Crawley's manager had worked out that everything we were doing was flowing through Lee, so he set a player to man-mark him. That's where a player - normally a hard-boiled defensive type - shadows a more creative one, follows him everywhere he goes, tries to stop him impacting the game.
I looked to the left and made eye contact with TJ, who was about fifteen yards away. "Do you mind?" I said.
He snarled and turned away, pumping his arm, trying to gee up his players.
"Rude," I said.
With a sigh, I shuffled Lee Contreras back five yards and the rest of the midfield forward as much as my powers would allow me. I kept Wibbers where he was and made him the playmaker.
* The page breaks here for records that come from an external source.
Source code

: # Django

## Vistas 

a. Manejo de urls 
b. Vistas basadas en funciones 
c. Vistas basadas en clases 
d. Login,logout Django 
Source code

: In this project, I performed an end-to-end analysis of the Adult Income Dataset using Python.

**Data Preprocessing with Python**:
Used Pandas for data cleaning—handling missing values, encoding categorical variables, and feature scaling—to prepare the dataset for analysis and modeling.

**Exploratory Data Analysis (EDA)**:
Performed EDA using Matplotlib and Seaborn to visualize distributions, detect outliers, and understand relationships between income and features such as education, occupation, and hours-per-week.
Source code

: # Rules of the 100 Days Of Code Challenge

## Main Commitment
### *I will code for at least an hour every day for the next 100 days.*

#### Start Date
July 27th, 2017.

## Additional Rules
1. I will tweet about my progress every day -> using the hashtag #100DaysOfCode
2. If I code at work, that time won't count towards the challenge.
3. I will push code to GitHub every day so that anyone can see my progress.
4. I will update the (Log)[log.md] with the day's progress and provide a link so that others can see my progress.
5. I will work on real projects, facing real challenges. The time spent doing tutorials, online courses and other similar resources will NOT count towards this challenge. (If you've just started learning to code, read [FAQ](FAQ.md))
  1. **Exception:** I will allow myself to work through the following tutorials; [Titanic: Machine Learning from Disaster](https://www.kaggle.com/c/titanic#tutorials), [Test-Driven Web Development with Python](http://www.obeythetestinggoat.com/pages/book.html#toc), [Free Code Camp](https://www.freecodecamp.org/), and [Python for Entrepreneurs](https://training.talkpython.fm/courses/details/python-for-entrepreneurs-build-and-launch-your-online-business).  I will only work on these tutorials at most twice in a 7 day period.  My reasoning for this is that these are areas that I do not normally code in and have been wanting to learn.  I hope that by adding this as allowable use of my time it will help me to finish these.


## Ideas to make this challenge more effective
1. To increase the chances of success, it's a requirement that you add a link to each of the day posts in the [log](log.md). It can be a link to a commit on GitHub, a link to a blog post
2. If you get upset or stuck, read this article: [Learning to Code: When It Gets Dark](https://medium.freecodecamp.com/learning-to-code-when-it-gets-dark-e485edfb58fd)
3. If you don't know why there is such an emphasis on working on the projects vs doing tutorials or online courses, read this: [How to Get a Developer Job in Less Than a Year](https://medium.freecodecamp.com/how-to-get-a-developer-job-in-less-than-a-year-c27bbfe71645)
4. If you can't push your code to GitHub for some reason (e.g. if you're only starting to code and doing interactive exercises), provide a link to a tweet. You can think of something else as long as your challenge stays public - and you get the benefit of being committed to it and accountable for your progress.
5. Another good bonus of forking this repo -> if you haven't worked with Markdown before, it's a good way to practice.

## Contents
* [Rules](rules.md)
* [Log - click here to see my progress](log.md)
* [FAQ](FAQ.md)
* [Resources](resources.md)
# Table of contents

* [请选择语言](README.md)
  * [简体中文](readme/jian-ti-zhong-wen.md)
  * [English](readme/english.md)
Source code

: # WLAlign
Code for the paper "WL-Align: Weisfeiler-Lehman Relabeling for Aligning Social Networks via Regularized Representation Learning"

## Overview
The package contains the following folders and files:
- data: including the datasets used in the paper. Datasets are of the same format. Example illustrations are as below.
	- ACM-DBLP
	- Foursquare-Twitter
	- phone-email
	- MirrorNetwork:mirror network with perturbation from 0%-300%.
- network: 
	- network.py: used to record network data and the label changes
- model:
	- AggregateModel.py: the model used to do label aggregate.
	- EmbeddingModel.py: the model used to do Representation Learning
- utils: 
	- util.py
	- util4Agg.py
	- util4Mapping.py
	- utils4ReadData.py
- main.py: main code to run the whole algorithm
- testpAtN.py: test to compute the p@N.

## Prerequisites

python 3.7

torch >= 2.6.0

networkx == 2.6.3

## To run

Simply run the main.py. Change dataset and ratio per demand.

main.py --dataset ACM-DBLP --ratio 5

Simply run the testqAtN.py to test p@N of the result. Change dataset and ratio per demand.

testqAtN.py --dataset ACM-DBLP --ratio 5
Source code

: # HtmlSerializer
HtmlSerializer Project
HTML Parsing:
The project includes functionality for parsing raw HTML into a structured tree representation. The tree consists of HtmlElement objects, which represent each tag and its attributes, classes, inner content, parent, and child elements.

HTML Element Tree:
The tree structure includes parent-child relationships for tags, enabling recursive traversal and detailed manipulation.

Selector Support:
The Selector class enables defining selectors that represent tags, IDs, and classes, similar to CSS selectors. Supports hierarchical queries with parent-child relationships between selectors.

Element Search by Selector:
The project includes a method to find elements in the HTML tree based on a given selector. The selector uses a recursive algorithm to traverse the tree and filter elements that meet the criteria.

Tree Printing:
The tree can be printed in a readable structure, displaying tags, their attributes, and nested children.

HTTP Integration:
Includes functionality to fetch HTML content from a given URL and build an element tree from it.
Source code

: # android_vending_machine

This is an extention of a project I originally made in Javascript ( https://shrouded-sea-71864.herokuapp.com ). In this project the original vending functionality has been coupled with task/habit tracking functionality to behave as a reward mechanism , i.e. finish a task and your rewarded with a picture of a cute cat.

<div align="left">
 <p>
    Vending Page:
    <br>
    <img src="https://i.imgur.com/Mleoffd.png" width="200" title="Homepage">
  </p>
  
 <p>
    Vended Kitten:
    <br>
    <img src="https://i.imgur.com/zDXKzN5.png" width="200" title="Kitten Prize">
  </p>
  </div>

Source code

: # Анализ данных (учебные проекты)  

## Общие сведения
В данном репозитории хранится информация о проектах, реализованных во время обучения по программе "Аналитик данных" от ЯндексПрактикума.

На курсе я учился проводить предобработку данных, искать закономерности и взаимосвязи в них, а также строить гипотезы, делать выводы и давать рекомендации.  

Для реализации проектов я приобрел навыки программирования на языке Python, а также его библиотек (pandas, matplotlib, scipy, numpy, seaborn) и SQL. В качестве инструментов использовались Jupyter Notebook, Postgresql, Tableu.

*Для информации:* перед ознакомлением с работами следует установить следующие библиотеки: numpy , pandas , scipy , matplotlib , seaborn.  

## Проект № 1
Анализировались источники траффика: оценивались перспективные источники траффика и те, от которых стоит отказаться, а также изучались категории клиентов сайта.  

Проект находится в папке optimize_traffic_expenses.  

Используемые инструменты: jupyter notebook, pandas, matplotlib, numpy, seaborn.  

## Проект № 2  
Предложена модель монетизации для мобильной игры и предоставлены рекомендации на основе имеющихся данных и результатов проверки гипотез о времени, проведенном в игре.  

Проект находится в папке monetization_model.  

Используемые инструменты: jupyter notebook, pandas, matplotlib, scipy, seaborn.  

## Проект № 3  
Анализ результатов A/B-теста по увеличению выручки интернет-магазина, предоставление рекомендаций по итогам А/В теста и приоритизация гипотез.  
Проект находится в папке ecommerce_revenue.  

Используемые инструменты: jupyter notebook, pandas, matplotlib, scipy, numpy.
Now when we got the ball, Crawley were primed to harass Lee, but we were bypassing his area of the pitch completely. With the extra space my tweaks provided, Wibbers ran amok. He was only 18 but he was powerful. First, he barged past two defenders and unleashed a thumping shot that the goalie batted away. Next Wibbers dribbled wide and pinged a gorgeous cross to Gabby that resulted in a top save. Then Wibbers crashed through a shoulder barge, hurdled a tackle, and when the goalie was expecting a thunderbolt, the talented little shit served up a delicate, spinning chip that sailed about a foot wide of the right-hand post.
Match rating 9 in five minutes of mayhem. Such raw talent was why I would never sell him. Not for less than fifty million.
Movement to my left caught my eye. TJ was bent over, screaming, having hurled a water bottle into the turf. The referee saw it, walked over, and showed him a yellow card. One more outburst like that and he would get sent off. I thought about going over there to be a catalyst for that particular process, but nah. He was a mate.
I watched as TJ undid his previous changes and went back to mere containment. It was all he could realistically do, given the players at his disposal. I gave TJ what I thought was a collegiate nod and thumbs up, but for some reason his temper flared. His assistant held him back until TJ threw his hands up to say he was calm. TJ dropped into the dugout and looked as sick as Sandra.
While pretending to give instructions verbally, I used my mental interface to restore Lee C to the playmaker role, and did what I could to make him pop on the data visualisations. To hammer home the point, when he did anything remotely cool, I turned to the subs behind me and pulled faces. "Wow! Did you see that?"
Lee finished with a match rating of 8 but it must have been a high 8. With that sudden explosion in his passing stats, he had probably blown up a few statistical models. Appeared on more than a few data analyst's radars. In his player profile was a section that detailed which clubs were interested in buying him. It was blank for now but with luck I would be able to get multiple clubs interested in his services and play them off against each other.
The final whistle rang out. Two-nil, a dominant and very professional performance, another small step on our epic journey from the bottom of English football to the top. I gave Lee Contreras a big hug and told him if he kept playing like that his next contract would be even better than mine, which was perfectly plausible. He smiled and said he'd felt great out there. "I haven't been on the ball that much since school! That was fun."
"Top man," I said. "Keep up the good work." I went to Sandra, but not too close. "Did you work it out?"
"Something with Lee," she said, turning over the pages in a notebook. "Making him a pivot or something. I didn't really get it. It was all very tidy but there was no goal threat from it except for when you unleashed Wibbers."
"Tell the media Lee was Player of the Match. He was the glue that bound us, the star that guided us. Get as poetic as you want."
"Oh," she said, because she understood the implication. She looked out onto the pitch, where Lee was hugging a Crawley player who had once been a teammate. "I like Lee. I don't want to see him go."
"No," I agreed. "But I do want to see him need a shovel to collect his wages. Uh, that's terrible. I want to see him sleep on a bed of cash. No, that's creepy."
"He's more of a Bitcoin bro."
"Who? Lee? I didn't know that." Sandra's role as day-to-day coach of the players meant she spent more time with them than I did. I cultivated a healthy distance from my employees, especially when they were infectious. "Oh, but that's perfect! Crawley Town are owned by Bitcoin bros. That's called synergy."
"You can't sell Lee to Crawley, Max. They've only got one good player."
I smiled. "But then they'll have two. That's called squad building and it's great fun. I think I'll go and do some right now."
"In your crevice?"
"In the Manager's Room, yes. Pop by after you do the media, will you?"